Das anhaltende Blutvergießen in Syrien ist nicht nur die mit Abstand größte humanitäre Katastrophe weltweit, sondern auch eine der gravierendsten geopolitischen Gefahren. Und der aktuelle Ansatz der Vereinigten Staaten – nämlich einen Zwei-Fronten-Krieg gegen den Islamischen Staat und das Regime von Präsident Baschar al-Assad zu führen – ist kläglich gescheitert. Die Lösung der Syrien-Krise und damit auch der sich verschärfenden Flüchtlingskrise in Europa muss über den Sicherheitsrat der Vereinten Nationen erfolgen.  

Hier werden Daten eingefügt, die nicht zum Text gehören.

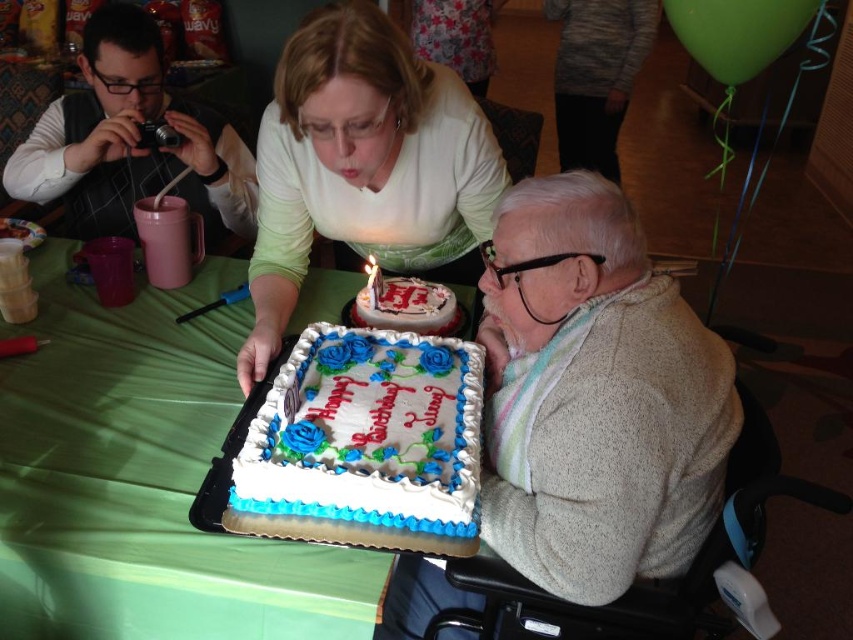
You are a photographer at the birthday party. You need to capture a photo of the white frosted cake at center and the matte black camera at upper left. Which object is shorter?

The white frosted cake at center is shorter than the matte black camera at upper left.

You are a photographer trying to capture a closeup of the white frosted cake with blue and green decorations at center without including the white textured sweater at lower right in the frame. Based on their positions, do you think this is possible?

The white textured sweater at lower right might be wider than the white frosted cake with blue and green decorations at center, so it might block the view. It depends on the exact width difference between them.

Die Syrien-Strategie der USA gründet in einer seltsamen – und erfolglosen – Vereinigung zweier Plattformen amerikanischer Außenpolitik. Die eine umfasst den etablierten amerikanischen Sicherheitsapparat, einschließlich Militär, Geheimdienste und deren getreue Anhänger im US-Kongress. Die andere Plattform hat ihren Ursprung in der Menschenrechtsgemeinschaft. Die eigentümliche Fusion der beiden wurde in zahlreichen US-Kriegen im Nahen und Mittleren Osten sowie in Afrika deutlich.  Leider waren die Ergebnisse bisher durchwegs verheerend.

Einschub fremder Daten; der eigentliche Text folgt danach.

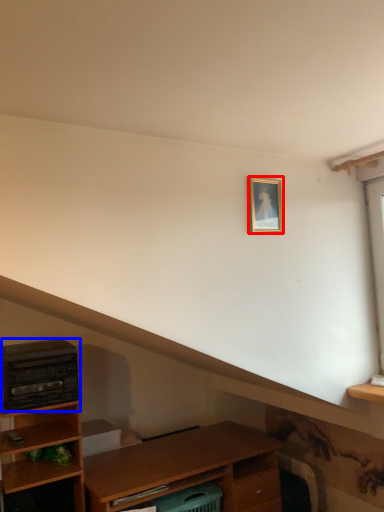
Question: Among these objects, which one is nearest to the camera, picture frame (highlighted by a red box) or appliance (highlighted by a blue box)?

Choices:
 (A) picture frame
 (B) appliance

Answer: (A)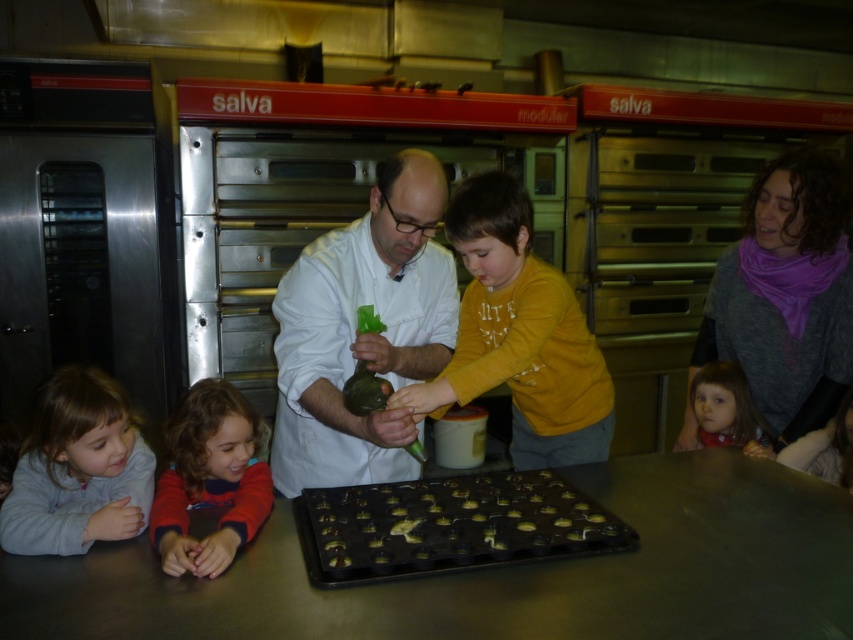
You are a customer observing the scene from the entrance. You notice the white matte chef coat at center and the purple scarf at upper right. Which of these two items is closer to your line of sight?

The white matte chef coat at center is closer to your line of sight because it is shorter than the purple scarf at upper right, meaning it occupies a lower vertical position in the image.

Based on the photo, you are a delivery person who needs to place a new baking tray in the exact center of the existing golden chocolate tray at center. What coordinates should you aim for?

The golden chocolate tray at center is already positioned at coordinates point (x=453, y=524), so you should place the new baking tray at the same coordinates to ensure it is centered.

Das Sicherheits-Establishment bezieht seine Motivation aus der Tatsache, dass die politischen Entscheidungsträger der USA ihr Heil seit langem in militärischer Gewalt und verdeckten Operationen zum Sturz von Regimen suchen, die man als abträglich für amerikanische Interessen betrachtet. Angefangen bei dem Sturz der demokratisch gewählten Regierung von Mohammad Mossadegh im Iran im Jahr 1953 und dem „anderen 9/11“ (dem von den USA unterstützten Militärputsch gegen den demokratisch gewählten chilenischen Präsidenten Salvador Allende 1973) über Afghanistan, Irak, Libyen und mittlerweile auch Syrien: die Devise des US-Sicherheitsapparates lautete Regimewechsel.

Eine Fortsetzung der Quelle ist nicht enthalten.